Tours for six, masked people at a time are now being conducted at Victoria Mansion in Portland. File photo

The doors to the Victoria Mansion have been shut to visitors since January 2020, but last week the historic Danforth Street home reopened to the public.

“The house has been missing something for the last year and a half. To have visitors, voices and people in the house again, it’s great,” said acting director Tim Brosnihan.

Tours will be offered every 20 minutes between 10:10 a.m. and 3:50 p.m. seven days a week and will be capped at six participants. Masks are required.

The pandemic closure allowed the museum, which had 33,000 visitors in 2019, to focus on restoration work, notably the overhaul of the parlor. Staff and volunteers also created videos about the various spaces in the house, including the dining room, smoking room, library and reception room, as well as videos on tea etiquette, restoration of the parlor and Christmastime at the museum.

Brosnihan said he anticipates more videos being created.

“There is definitely a lot of potential. There are so many stories the house can tell,” he said.

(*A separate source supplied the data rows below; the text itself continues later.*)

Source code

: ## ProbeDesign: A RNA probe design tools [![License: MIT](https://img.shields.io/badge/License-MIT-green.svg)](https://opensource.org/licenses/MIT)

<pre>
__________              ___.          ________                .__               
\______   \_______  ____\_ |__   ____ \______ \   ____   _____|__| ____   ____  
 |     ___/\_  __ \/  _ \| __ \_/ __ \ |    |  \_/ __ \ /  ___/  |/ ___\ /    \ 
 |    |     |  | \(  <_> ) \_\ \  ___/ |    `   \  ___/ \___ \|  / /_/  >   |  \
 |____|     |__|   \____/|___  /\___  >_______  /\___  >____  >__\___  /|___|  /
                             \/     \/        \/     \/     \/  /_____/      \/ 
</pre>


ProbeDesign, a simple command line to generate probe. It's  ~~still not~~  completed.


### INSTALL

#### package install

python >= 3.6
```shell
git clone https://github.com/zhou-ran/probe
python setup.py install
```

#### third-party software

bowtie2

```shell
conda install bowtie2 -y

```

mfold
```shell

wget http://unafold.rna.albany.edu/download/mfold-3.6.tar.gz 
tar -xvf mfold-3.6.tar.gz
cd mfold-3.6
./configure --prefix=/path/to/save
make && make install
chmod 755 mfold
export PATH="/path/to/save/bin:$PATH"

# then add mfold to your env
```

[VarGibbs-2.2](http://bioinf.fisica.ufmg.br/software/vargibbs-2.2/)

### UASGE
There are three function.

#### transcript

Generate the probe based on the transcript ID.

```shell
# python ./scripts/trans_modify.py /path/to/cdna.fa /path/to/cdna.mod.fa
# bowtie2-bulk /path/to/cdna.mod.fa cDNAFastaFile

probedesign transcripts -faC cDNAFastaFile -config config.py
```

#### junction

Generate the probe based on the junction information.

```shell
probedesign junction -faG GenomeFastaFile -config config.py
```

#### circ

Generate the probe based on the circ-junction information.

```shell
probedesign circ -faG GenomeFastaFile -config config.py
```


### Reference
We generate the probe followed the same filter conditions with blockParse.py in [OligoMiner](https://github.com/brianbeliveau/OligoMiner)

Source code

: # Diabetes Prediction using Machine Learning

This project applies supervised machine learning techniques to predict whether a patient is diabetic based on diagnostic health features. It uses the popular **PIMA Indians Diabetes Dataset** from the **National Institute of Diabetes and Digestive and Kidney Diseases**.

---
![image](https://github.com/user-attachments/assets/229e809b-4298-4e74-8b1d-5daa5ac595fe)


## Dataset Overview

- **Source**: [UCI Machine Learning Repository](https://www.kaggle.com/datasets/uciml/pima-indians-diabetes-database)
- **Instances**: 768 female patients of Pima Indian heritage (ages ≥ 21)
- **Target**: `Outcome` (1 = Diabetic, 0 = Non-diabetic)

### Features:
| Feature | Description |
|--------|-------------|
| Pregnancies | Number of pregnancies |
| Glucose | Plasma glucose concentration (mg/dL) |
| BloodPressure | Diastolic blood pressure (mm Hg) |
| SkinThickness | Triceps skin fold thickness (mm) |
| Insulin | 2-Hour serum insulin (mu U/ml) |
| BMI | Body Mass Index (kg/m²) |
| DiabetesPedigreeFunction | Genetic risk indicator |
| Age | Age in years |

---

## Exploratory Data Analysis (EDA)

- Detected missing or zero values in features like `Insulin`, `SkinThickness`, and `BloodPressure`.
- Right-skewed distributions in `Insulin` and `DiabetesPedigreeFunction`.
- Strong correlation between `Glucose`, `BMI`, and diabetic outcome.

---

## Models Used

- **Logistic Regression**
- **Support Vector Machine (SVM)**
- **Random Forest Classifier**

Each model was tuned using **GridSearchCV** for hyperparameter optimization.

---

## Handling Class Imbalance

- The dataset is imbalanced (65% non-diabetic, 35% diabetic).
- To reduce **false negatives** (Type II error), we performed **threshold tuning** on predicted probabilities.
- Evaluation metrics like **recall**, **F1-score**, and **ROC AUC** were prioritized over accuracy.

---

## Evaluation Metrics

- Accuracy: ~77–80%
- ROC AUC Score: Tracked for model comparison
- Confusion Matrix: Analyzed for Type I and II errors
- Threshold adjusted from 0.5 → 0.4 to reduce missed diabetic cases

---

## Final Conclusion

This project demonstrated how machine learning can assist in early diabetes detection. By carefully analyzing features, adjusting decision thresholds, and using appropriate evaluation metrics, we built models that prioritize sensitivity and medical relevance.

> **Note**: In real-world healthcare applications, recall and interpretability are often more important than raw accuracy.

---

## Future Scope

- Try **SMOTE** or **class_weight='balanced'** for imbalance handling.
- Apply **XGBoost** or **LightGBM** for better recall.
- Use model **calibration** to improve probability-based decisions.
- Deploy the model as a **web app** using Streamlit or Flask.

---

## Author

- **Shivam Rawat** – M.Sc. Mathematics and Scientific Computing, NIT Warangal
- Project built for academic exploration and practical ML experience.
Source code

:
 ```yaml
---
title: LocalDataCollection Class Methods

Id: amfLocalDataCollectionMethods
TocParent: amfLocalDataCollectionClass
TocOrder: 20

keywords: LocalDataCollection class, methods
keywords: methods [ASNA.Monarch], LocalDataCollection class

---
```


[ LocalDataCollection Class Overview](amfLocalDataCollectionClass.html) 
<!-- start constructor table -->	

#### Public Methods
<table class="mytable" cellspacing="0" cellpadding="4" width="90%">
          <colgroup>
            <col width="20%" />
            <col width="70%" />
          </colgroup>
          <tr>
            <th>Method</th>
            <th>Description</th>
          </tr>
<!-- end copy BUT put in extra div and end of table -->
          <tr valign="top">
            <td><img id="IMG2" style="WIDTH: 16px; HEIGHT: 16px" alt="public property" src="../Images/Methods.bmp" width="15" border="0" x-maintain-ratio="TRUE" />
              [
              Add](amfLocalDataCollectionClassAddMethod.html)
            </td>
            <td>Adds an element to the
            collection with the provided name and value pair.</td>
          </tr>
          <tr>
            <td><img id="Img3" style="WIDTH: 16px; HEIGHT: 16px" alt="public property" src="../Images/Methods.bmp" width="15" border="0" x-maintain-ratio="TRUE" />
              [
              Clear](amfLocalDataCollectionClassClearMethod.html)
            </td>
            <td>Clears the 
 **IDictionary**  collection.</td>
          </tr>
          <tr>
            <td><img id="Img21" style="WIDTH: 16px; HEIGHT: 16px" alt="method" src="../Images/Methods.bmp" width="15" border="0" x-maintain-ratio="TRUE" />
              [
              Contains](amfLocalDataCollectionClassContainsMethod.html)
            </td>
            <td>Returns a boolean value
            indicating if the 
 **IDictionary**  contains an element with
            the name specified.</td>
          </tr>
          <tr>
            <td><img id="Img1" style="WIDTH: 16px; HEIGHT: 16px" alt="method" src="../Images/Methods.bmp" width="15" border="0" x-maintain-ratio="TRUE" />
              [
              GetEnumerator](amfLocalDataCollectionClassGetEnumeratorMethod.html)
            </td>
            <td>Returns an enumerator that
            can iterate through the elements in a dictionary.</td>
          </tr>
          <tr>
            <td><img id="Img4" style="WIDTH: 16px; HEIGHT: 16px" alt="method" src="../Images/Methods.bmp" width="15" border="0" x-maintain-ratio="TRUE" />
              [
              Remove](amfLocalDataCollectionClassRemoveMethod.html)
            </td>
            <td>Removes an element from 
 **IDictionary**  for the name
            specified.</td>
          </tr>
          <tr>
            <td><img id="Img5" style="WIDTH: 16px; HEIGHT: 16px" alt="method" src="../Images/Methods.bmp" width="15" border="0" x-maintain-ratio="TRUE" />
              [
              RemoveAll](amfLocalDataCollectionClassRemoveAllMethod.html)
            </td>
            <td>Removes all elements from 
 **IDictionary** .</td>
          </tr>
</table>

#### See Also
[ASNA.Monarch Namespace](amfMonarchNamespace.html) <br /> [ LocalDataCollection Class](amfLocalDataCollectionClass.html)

Victoria Mansion was built between 1858 and 1860 for Olivia and Ruggles Morse, who made his wealth as a hotelier in New York, Boston and New Orleans. Following Ruggles’ death, his wife sold sold the home and most of its furnishings in 1895 to J.R. Libby, a local dry goods merchant. The Libby family lived in the home until 1929. After more than a decade being vacant, and with the site on the verge of being sold to construct a gas station, the house was saved and opened as a museum in 1941.

The mansion was listed on the National Register of Historic Places in 1970 and is considered “one of the finest and least altered examples in the United States of a large Italianate Villa-styled brick and brownstone town house.”